À Saint-Laurent-de-la-Cabrerisse, dans l’Aude, la Nielle a sculpté un décor étonnant que seuls quelques initiés fréquentent encore. À la sortie du village, ce modeste affluent de l’Orbieu s’est frayé un passage dans la roche, dessinant des gradins naturels qui rappellent les marches d’un escalier minéral. L’eau y dévale en une succession de petites chutes, avant de s’apaiser dans un large bassin cristallin.

C’est là que l’on profite le mieux du site : une piscine naturelle bordée de verdure, où l’on se baigne dans le calme, loin de l’agitation touristique. Entre le clapotis des cascades et la présence de la nature environnante, les gorges de la Nielle conservent un charme simple et préservé, qui en fait l’un des secrets les mieux gardés de la région.

Suivre le fil de la Vis

Discrète comparée aux grandes rivières du sud, la Vis a pourtant façonné certains des plus beaux paysages du Languedoc.
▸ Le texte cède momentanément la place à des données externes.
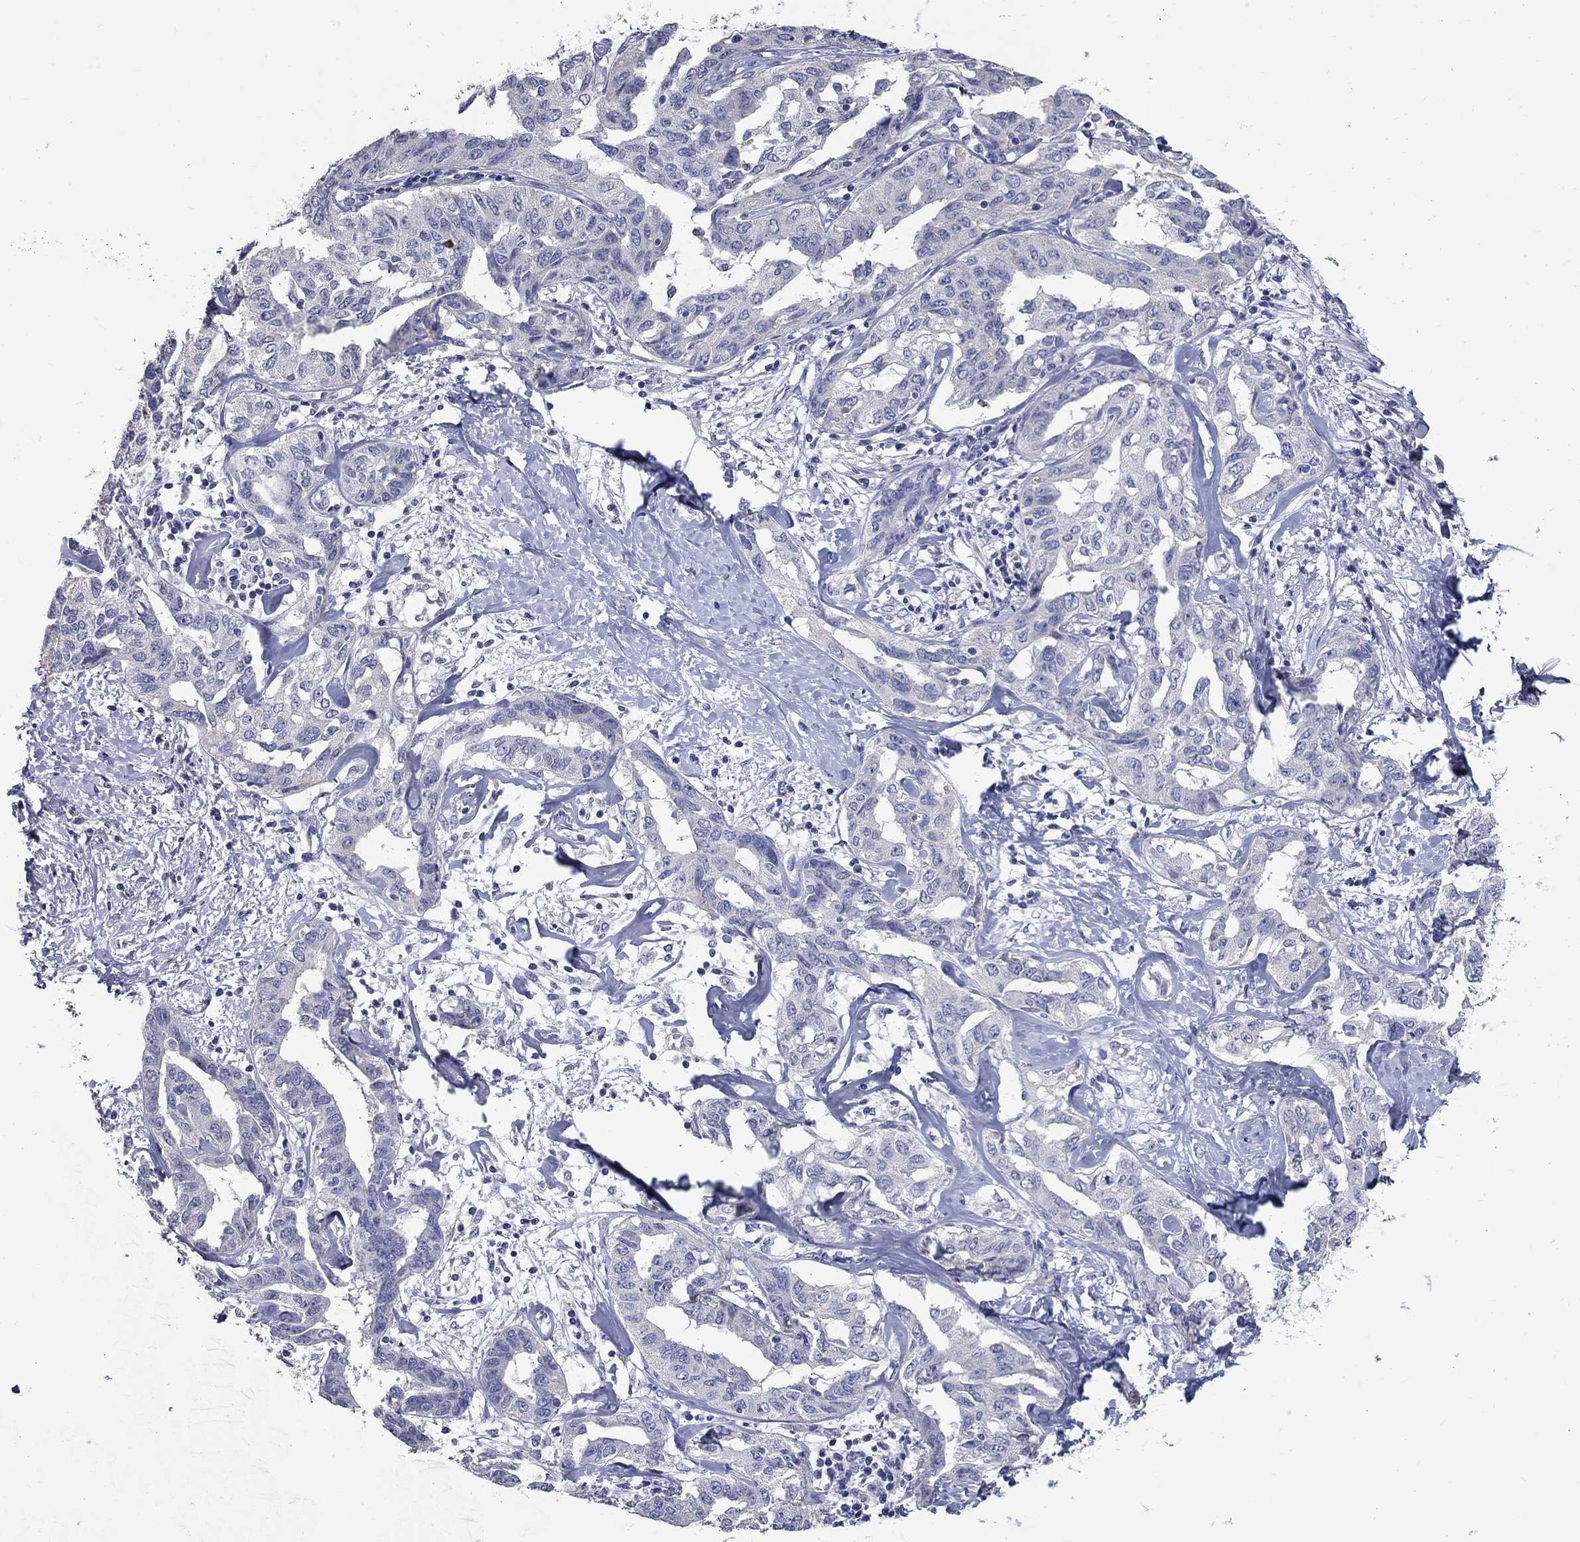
{"staining": {"intensity": "negative", "quantity": "none", "location": "none"}, "tissue": "liver cancer", "cell_type": "Tumor cells", "image_type": "cancer", "snomed": [{"axis": "morphology", "description": "Cholangiocarcinoma"}, {"axis": "topography", "description": "Liver"}], "caption": "Immunohistochemistry (IHC) micrograph of human liver cholangiocarcinoma stained for a protein (brown), which demonstrates no staining in tumor cells.", "gene": "ANXA10", "patient": {"sex": "male", "age": 59}}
Sa vallée s’ouvre sur le majestueux cirque de Navacelles, véritable amphithéâtre naturel creusé par des millénaires d’érosion, et poursuit sa route depuis les Cévennes à travers le Gard avant de rejoindre l’Hérault. Peu connue du grand public, la rivière reste pourtant l’un des joyaux de la région pour qui prend le temps de la longer.

C’est dans l’Hérault que la Vis révèle ses plus belles cascades, notamment aux abords de Gorniès, Saint-Laurent-le-Minier et Cazilhac. Là, les chutes d’eau se succèdent, formant des bassins limpides où l’on se baigne volontiers l’été venu. La rivière offre un décor où se mêlent fraîcheur et tranquillité, confirmant sa place parmi les sites les plus appréciés des amateurs de baignade sauvage.